TASK PROMPT: Copy the records below, from the line containing "pyautogui.press('ctrl+shift+f')" through the last line; leave out pictures.
[[ RECORD EXCERPTS open ]]
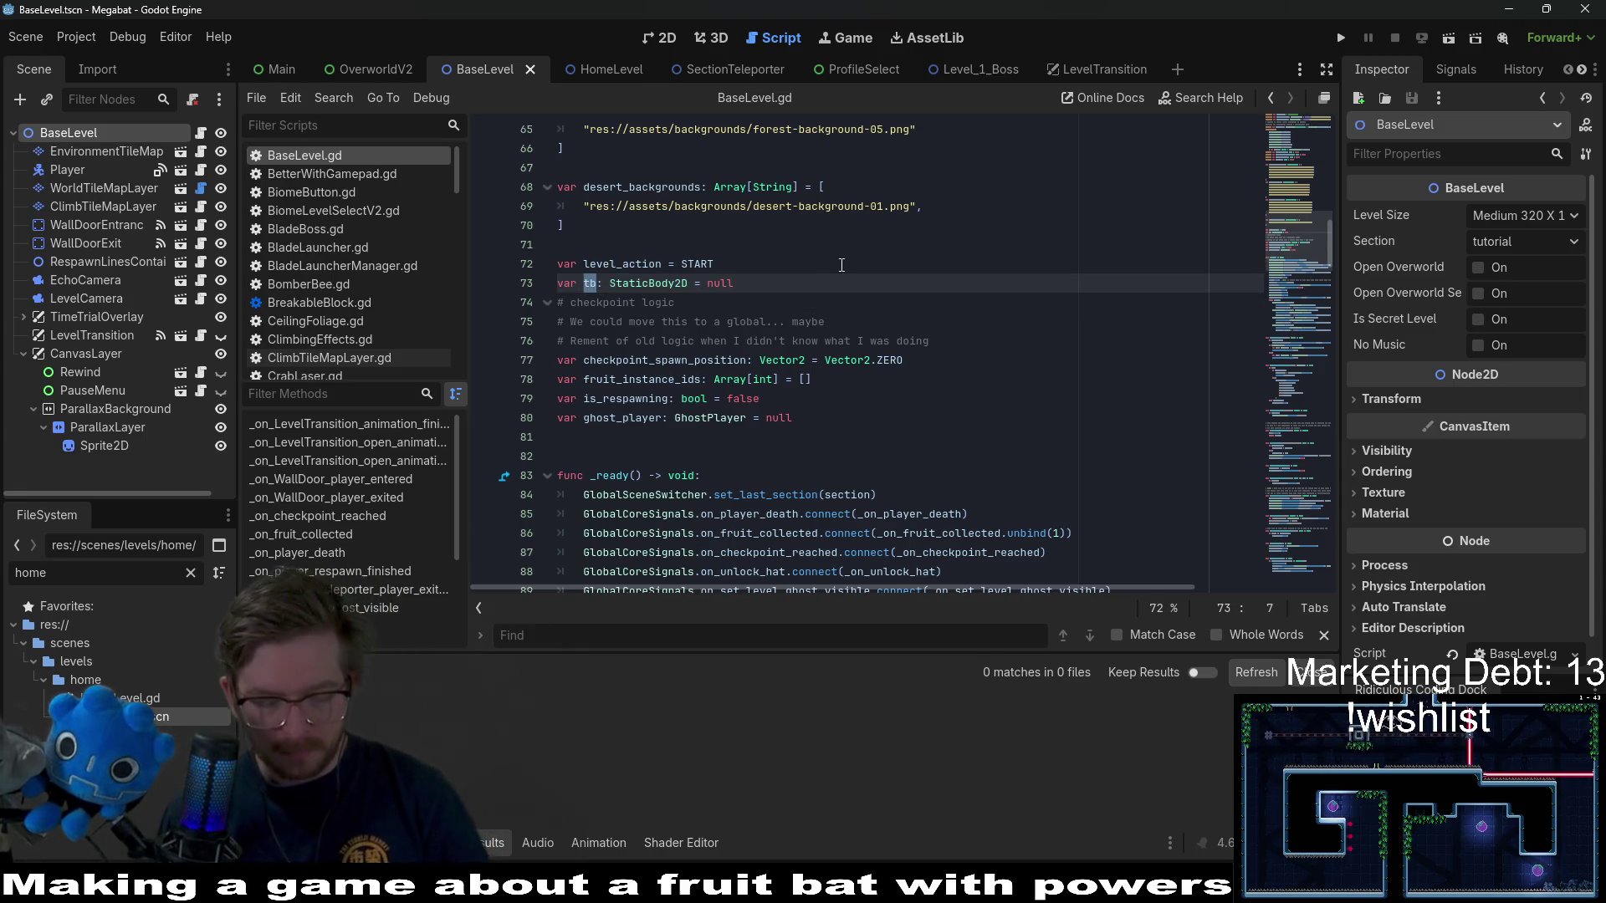
pyautogui.press('ctrl+f')
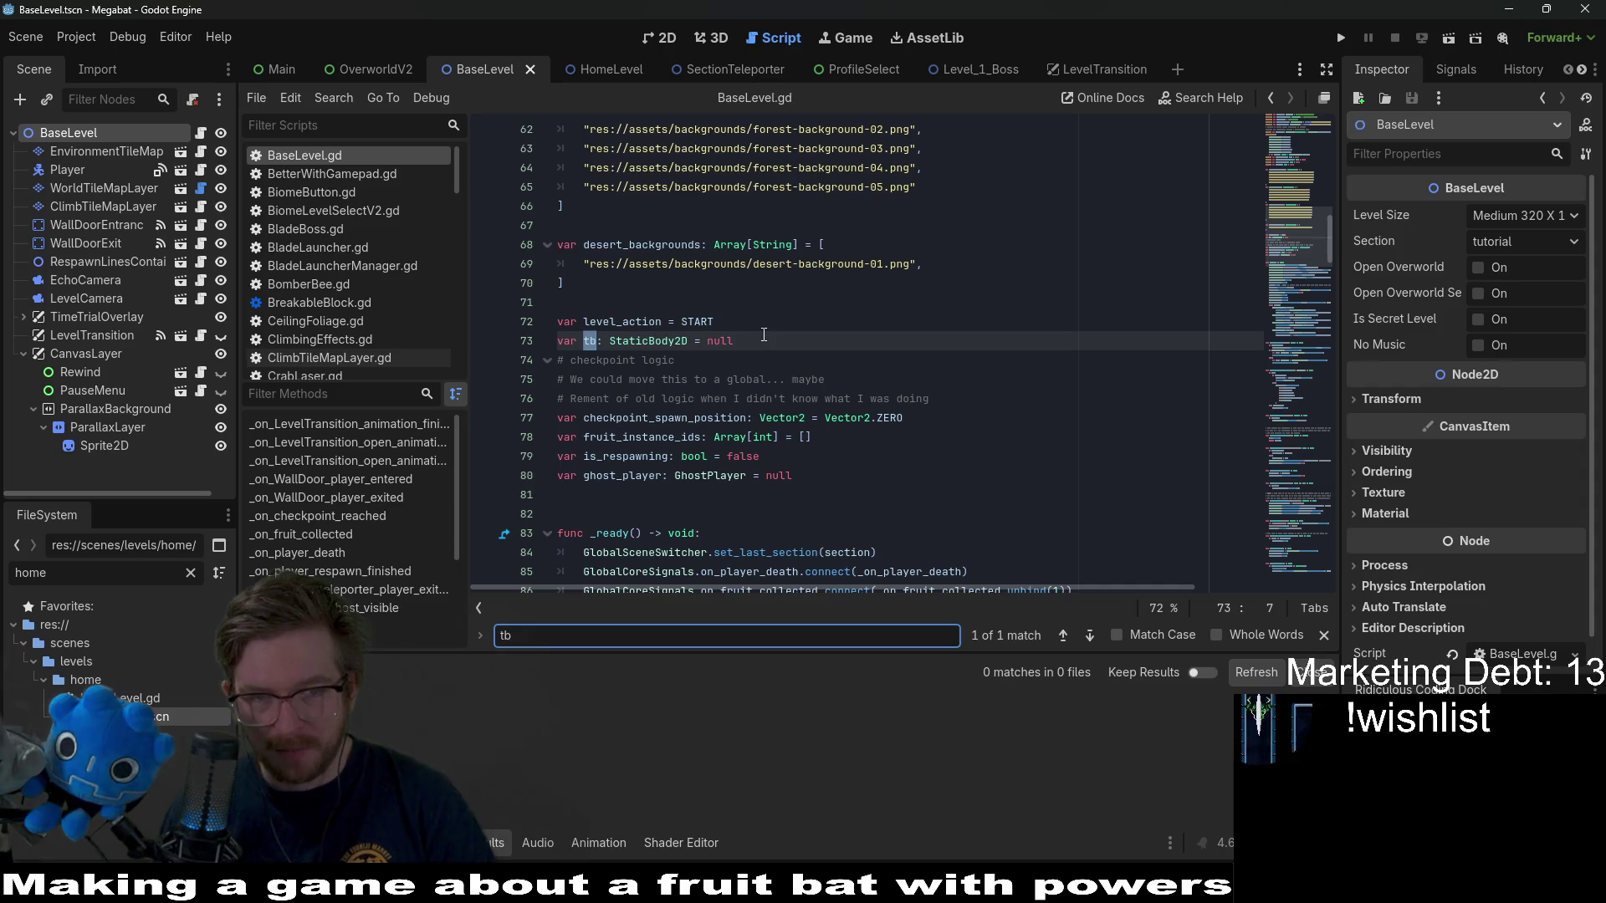
pyautogui.tripleClick(763, 335)
pyautogui.press('BackSpace')
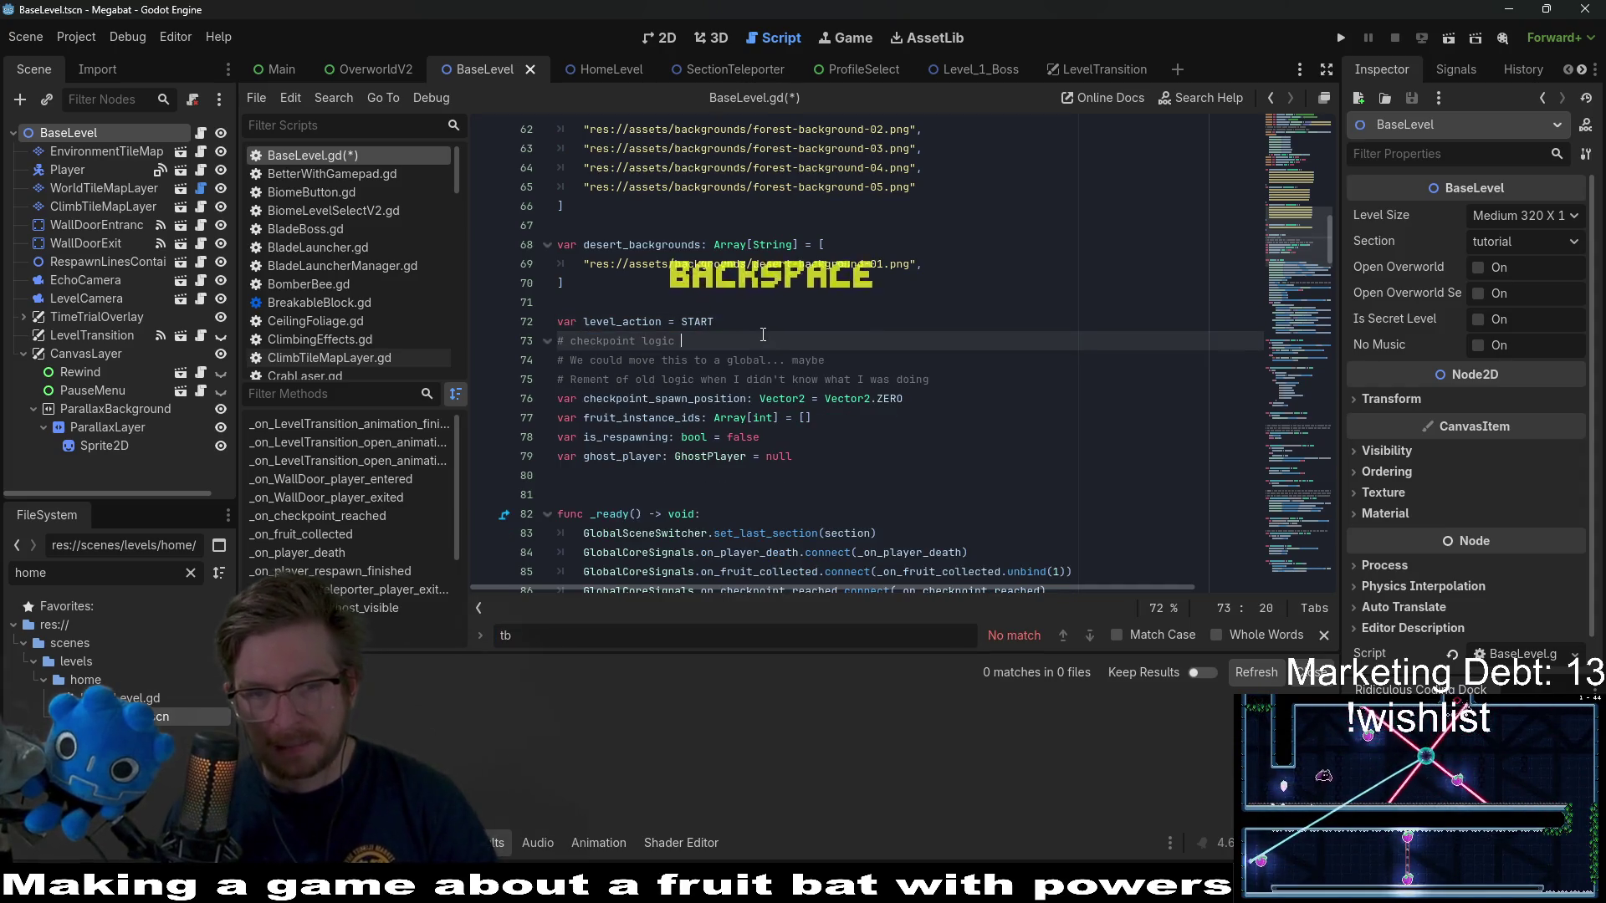
pyautogui.scroll(-4, 929, 391)
pyautogui.click(938, 250)
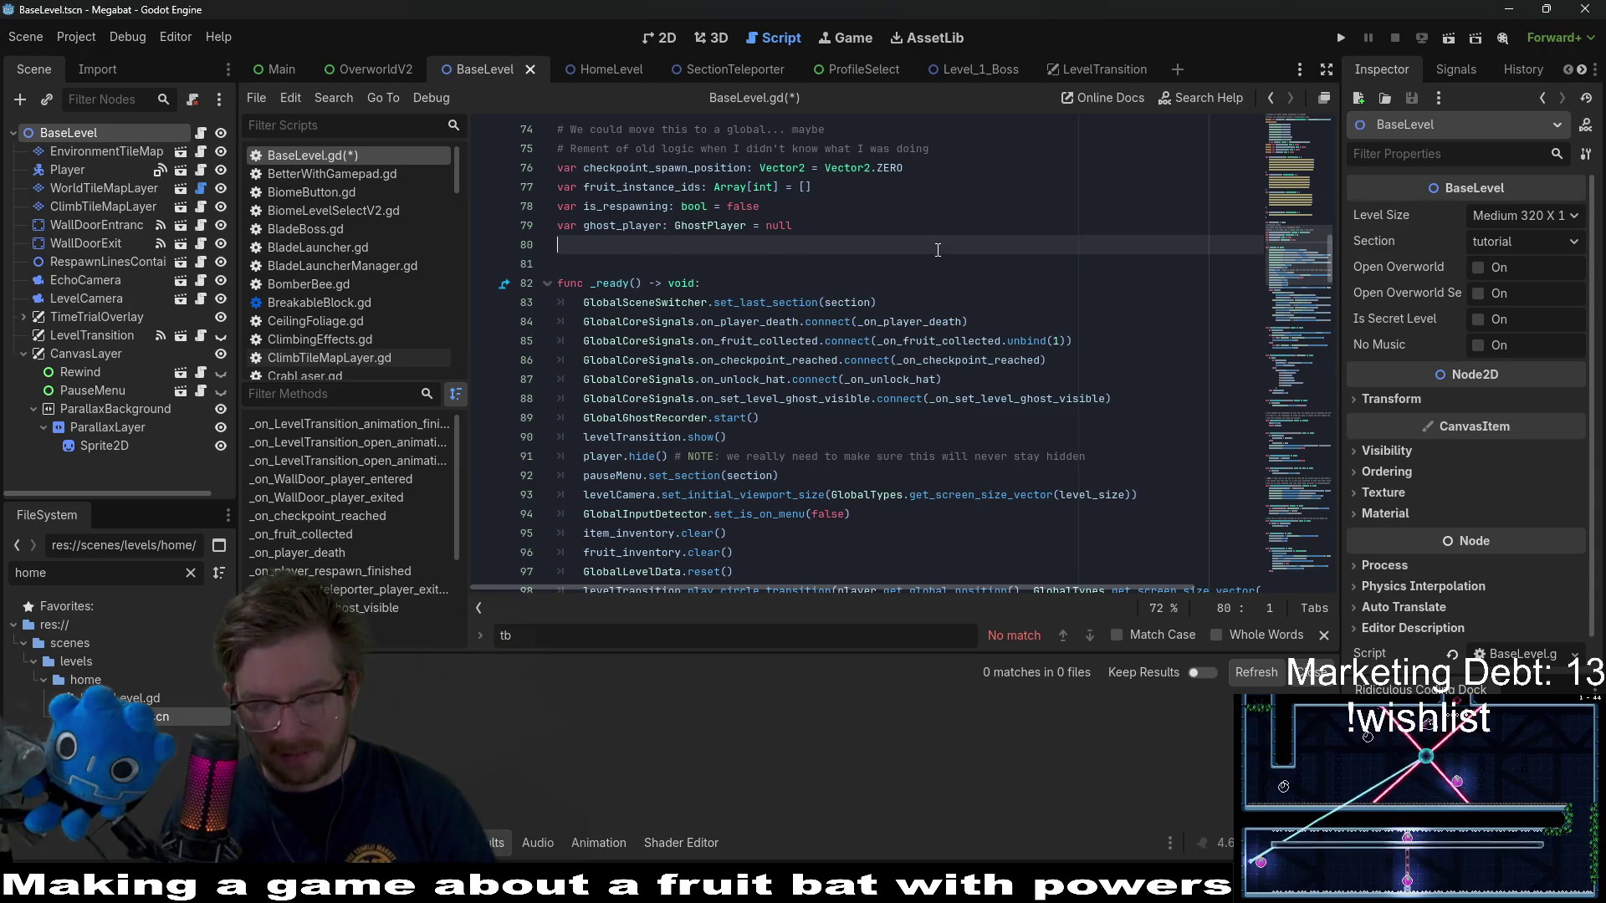
pyautogui.press('ctrl+shift+f')
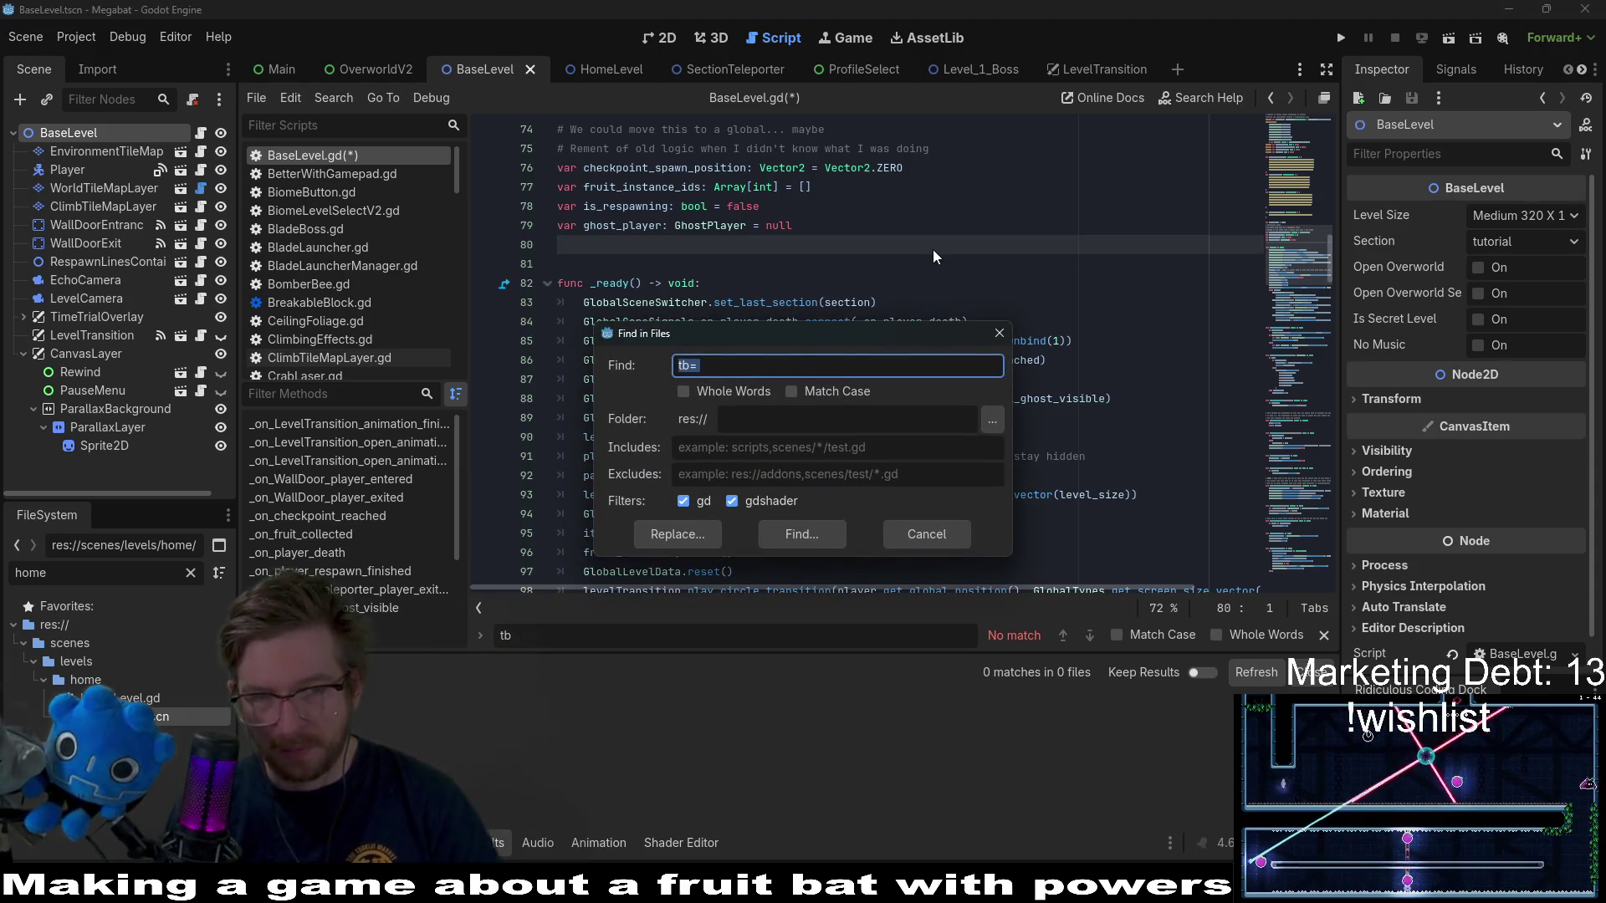
pyautogui.write('ase')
[[ RECORD EXCERPTS closed ]]
OUTPUT FOR THIS TASK:
pyautogui.press('ctrl+shift+f')
pyautogui.write('ase')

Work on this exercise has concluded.